**Work required**
If a line in the entries includes "linkedin", show that line.

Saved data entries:

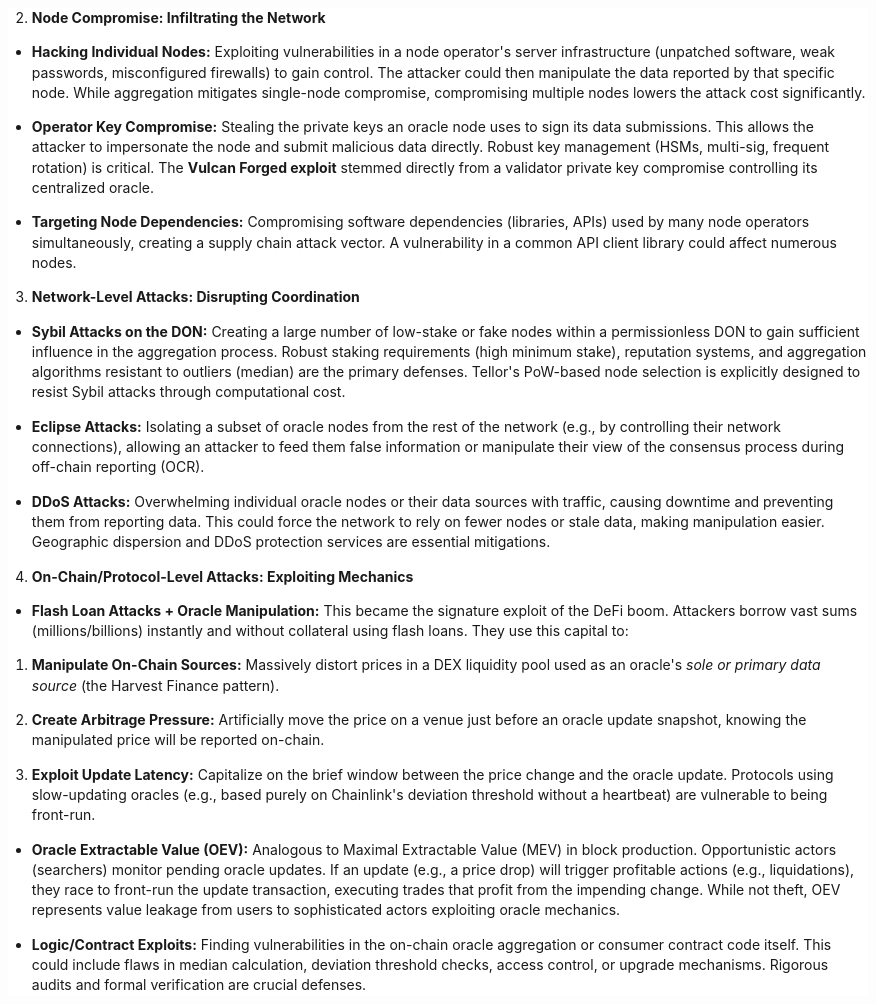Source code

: 2.  **Node Compromise: Infiltrating the Network**

*   **Hacking Individual Nodes:** Exploiting vulnerabilities in a node operator's server infrastructure (unpatched software, weak passwords, misconfigured firewalls) to gain control. The attacker could then manipulate the data reported by that specific node. While aggregation mitigates single-node compromise, compromising multiple nodes lowers the attack cost significantly.

*   **Operator Key Compromise:** Stealing the private keys an oracle node uses to sign its data submissions. This allows the attacker to impersonate the node and submit malicious data directly. Robust key management (HSMs, multi-sig, frequent rotation) is critical. The **Vulcan Forged exploit** stemmed directly from a validator private key compromise controlling its centralized oracle.

*   **Targeting Node Dependencies:** Compromising software dependencies (libraries, APIs) used by many node operators simultaneously, creating a supply chain attack vector. A vulnerability in a common API client library could affect numerous nodes.

3.  **Network-Level Attacks: Disrupting Coordination**

*   **Sybil Attacks on the DON:** Creating a large number of low-stake or fake nodes within a permissionless DON to gain sufficient influence in the aggregation process. Robust staking requirements (high minimum stake), reputation systems, and aggregation algorithms resistant to outliers (median) are the primary defenses. Tellor's PoW-based node selection is explicitly designed to resist Sybil attacks through computational cost.

*   **Eclipse Attacks:** Isolating a subset of oracle nodes from the rest of the network (e.g., by controlling their network connections), allowing an attacker to feed them false information or manipulate their view of the consensus process during off-chain reporting (OCR).

*   **DDoS Attacks:** Overwhelming individual oracle nodes or their data sources with traffic, causing downtime and preventing them from reporting data. This could force the network to rely on fewer nodes or stale data, making manipulation easier. Geographic dispersion and DDoS protection services are essential mitigations.

4.  **On-Chain/Protocol-Level Attacks: Exploiting Mechanics**

*   **Flash Loan Attacks + Oracle Manipulation:** This became the signature exploit of the DeFi boom. Attackers borrow vast sums (millions/billions) instantly and without collateral using flash loans. They use this capital to:

1.  **Manipulate On-Chain Sources:** Massively distort prices in a DEX liquidity pool used as an oracle's *sole or primary data source* (the Harvest Finance pattern).

2.  **Create Arbitrage Pressure:** Artificially move the price on a venue just before an oracle update snapshot, knowing the manipulated price will be reported on-chain.

3.  **Exploit Update Latency:** Capitalize on the brief window between the price change and the oracle update. Protocols using slow-updating oracles (e.g., based purely on Chainlink's deviation threshold without a heartbeat) are vulnerable to being front-run.

*   **Oracle Extractable Value (OEV):** Analogous to Maximal Extractable Value (MEV) in block production. Opportunistic actors (searchers) monitor pending oracle updates. If an update (e.g., a price drop) will trigger profitable actions (e.g., liquidations), they race to front-run the update transaction, executing trades that profit from the impending change. While not theft, OEV represents value leakage from users to sophisticated actors exploiting oracle mechanics.

*   **Logic/Contract Exploits:** Finding vulnerabilities in the on-chain oracle aggregation or consumer contract code itself. This could include flaws in median calculation, deviation threshold checks, access control, or upgrade mechanisms. Rigorous audits and formal verification are crucial defenses.
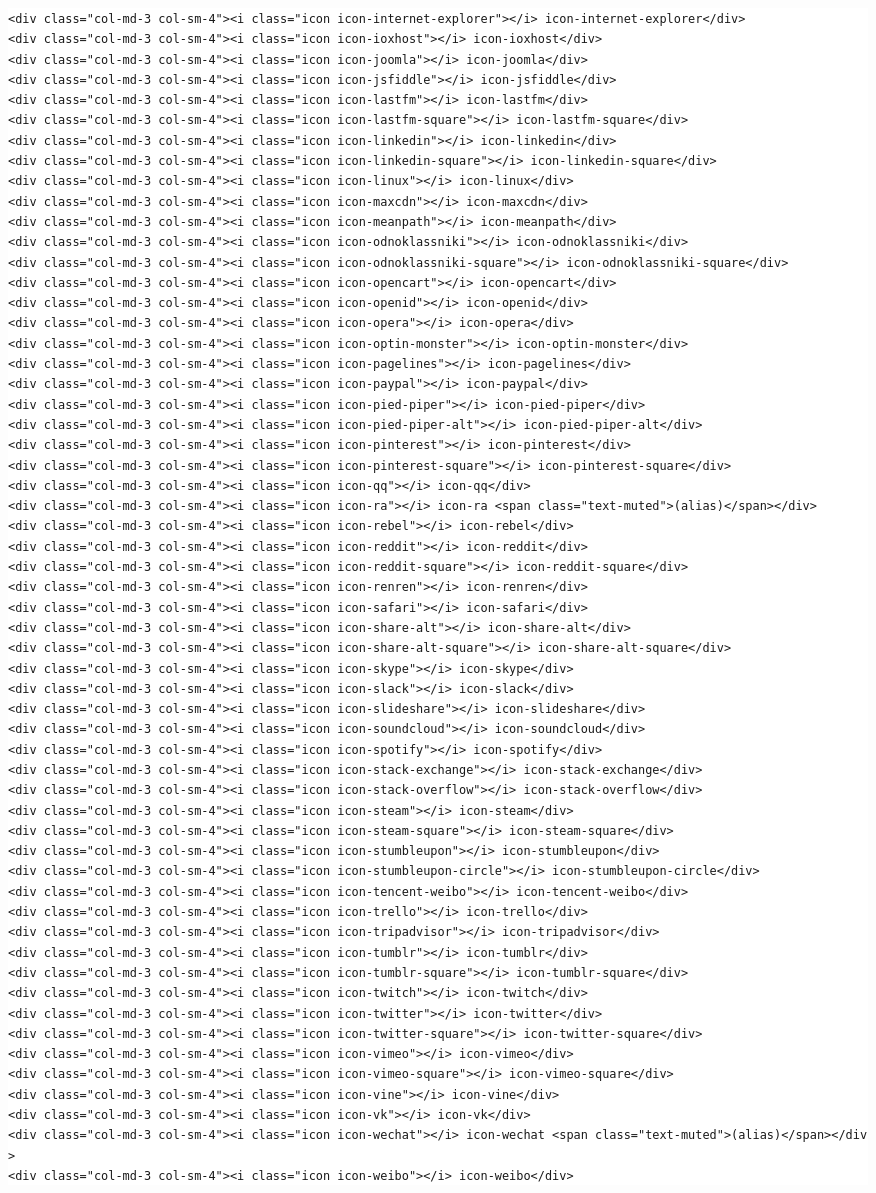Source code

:     <div class="col-md-3 col-sm-4"><i class="icon icon-internet-explorer"></i> icon-internet-explorer</div>
    <div class="col-md-3 col-sm-4"><i class="icon icon-ioxhost"></i> icon-ioxhost</div>
    <div class="col-md-3 col-sm-4"><i class="icon icon-joomla"></i> icon-joomla</div>
    <div class="col-md-3 col-sm-4"><i class="icon icon-jsfiddle"></i> icon-jsfiddle</div>
    <div class="col-md-3 col-sm-4"><i class="icon icon-lastfm"></i> icon-lastfm</div>
    <div class="col-md-3 col-sm-4"><i class="icon icon-lastfm-square"></i> icon-lastfm-square</div>
    <div class="col-md-3 col-sm-4"><i class="icon icon-linkedin"></i> icon-linkedin</div>
    <div class="col-md-3 col-sm-4"><i class="icon icon-linkedin-square"></i> icon-linkedin-square</div>
    <div class="col-md-3 col-sm-4"><i class="icon icon-linux"></i> icon-linux</div>
    <div class="col-md-3 col-sm-4"><i class="icon icon-maxcdn"></i> icon-maxcdn</div>
    <div class="col-md-3 col-sm-4"><i class="icon icon-meanpath"></i> icon-meanpath</div>
    <div class="col-md-3 col-sm-4"><i class="icon icon-odnoklassniki"></i> icon-odnoklassniki</div>
    <div class="col-md-3 col-sm-4"><i class="icon icon-odnoklassniki-square"></i> icon-odnoklassniki-square</div>
    <div class="col-md-3 col-sm-4"><i class="icon icon-opencart"></i> icon-opencart</div>
    <div class="col-md-3 col-sm-4"><i class="icon icon-openid"></i> icon-openid</div>
    <div class="col-md-3 col-sm-4"><i class="icon icon-opera"></i> icon-opera</div>
    <div class="col-md-3 col-sm-4"><i class="icon icon-optin-monster"></i> icon-optin-monster</div>
    <div class="col-md-3 col-sm-4"><i class="icon icon-pagelines"></i> icon-pagelines</div>
    <div class="col-md-3 col-sm-4"><i class="icon icon-paypal"></i> icon-paypal</div>
    <div class="col-md-3 col-sm-4"><i class="icon icon-pied-piper"></i> icon-pied-piper</div>
    <div class="col-md-3 col-sm-4"><i class="icon icon-pied-piper-alt"></i> icon-pied-piper-alt</div>
    <div class="col-md-3 col-sm-4"><i class="icon icon-pinterest"></i> icon-pinterest</div>
    <div class="col-md-3 col-sm-4"><i class="icon icon-pinterest-square"></i> icon-pinterest-square</div>
    <div class="col-md-3 col-sm-4"><i class="icon icon-qq"></i> icon-qq</div>
    <div class="col-md-3 col-sm-4"><i class="icon icon-ra"></i> icon-ra <span class="text-muted">(alias)</span></div>
    <div class="col-md-3 col-sm-4"><i class="icon icon-rebel"></i> icon-rebel</div>
    <div class="col-md-3 col-sm-4"><i class="icon icon-reddit"></i> icon-reddit</div>
    <div class="col-md-3 col-sm-4"><i class="icon icon-reddit-square"></i> icon-reddit-square</div>
    <div class="col-md-3 col-sm-4"><i class="icon icon-renren"></i> icon-renren</div>
    <div class="col-md-3 col-sm-4"><i class="icon icon-safari"></i> icon-safari</div>
    <div class="col-md-3 col-sm-4"><i class="icon icon-share-alt"></i> icon-share-alt</div>
    <div class="col-md-3 col-sm-4"><i class="icon icon-share-alt-square"></i> icon-share-alt-square</div>
    <div class="col-md-3 col-sm-4"><i class="icon icon-skype"></i> icon-skype</div>
    <div class="col-md-3 col-sm-4"><i class="icon icon-slack"></i> icon-slack</div>
    <div class="col-md-3 col-sm-4"><i class="icon icon-slideshare"></i> icon-slideshare</div>
    <div class="col-md-3 col-sm-4"><i class="icon icon-soundcloud"></i> icon-soundcloud</div>
    <div class="col-md-3 col-sm-4"><i class="icon icon-spotify"></i> icon-spotify</div>
    <div class="col-md-3 col-sm-4"><i class="icon icon-stack-exchange"></i> icon-stack-exchange</div>
    <div class="col-md-3 col-sm-4"><i class="icon icon-stack-overflow"></i> icon-stack-overflow</div>
    <div class="col-md-3 col-sm-4"><i class="icon icon-steam"></i> icon-steam</div>
    <div class="col-md-3 col-sm-4"><i class="icon icon-steam-square"></i> icon-steam-square</div>
    <div class="col-md-3 col-sm-4"><i class="icon icon-stumbleupon"></i> icon-stumbleupon</div>
    <div class="col-md-3 col-sm-4"><i class="icon icon-stumbleupon-circle"></i> icon-stumbleupon-circle</div>
    <div class="col-md-3 col-sm-4"><i class="icon icon-tencent-weibo"></i> icon-tencent-weibo</div>
    <div class="col-md-3 col-sm-4"><i class="icon icon-trello"></i> icon-trello</div>
    <div class="col-md-3 col-sm-4"><i class="icon icon-tripadvisor"></i> icon-tripadvisor</div>
    <div class="col-md-3 col-sm-4"><i class="icon icon-tumblr"></i> icon-tumblr</div>
    <div class="col-md-3 col-sm-4"><i class="icon icon-tumblr-square"></i> icon-tumblr-square</div>
    <div class="col-md-3 col-sm-4"><i class="icon icon-twitch"></i> icon-twitch</div>
    <div class="col-md-3 col-sm-4"><i class="icon icon-twitter"></i> icon-twitter</div>
    <div class="col-md-3 col-sm-4"><i class="icon icon-twitter-square"></i> icon-twitter-square</div>
    <div class="col-md-3 col-sm-4"><i class="icon icon-vimeo"></i> icon-vimeo</div>
    <div class="col-md-3 col-sm-4"><i class="icon icon-vimeo-square"></i> icon-vimeo-square</div>
    <div class="col-md-3 col-sm-4"><i class="icon icon-vine"></i> icon-vine</div>
    <div class="col-md-3 col-sm-4"><i class="icon icon-vk"></i> icon-vk</div>
    <div class="col-md-3 col-sm-4"><i class="icon icon-wechat"></i> icon-wechat <span class="text-muted">(alias)</span></div>
    <div class="col-md-3 col-sm-4"><i class="icon icon-weibo"></i> icon-weibo</div>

**Answer section**
    <div class="col-md-3 col-sm-4"><i class="icon icon-linkedin"></i> icon-linkedin</div>
    <div class="col-md-3 col-sm-4"><i class="icon icon-linkedin-square"></i> icon-linkedin-square</div>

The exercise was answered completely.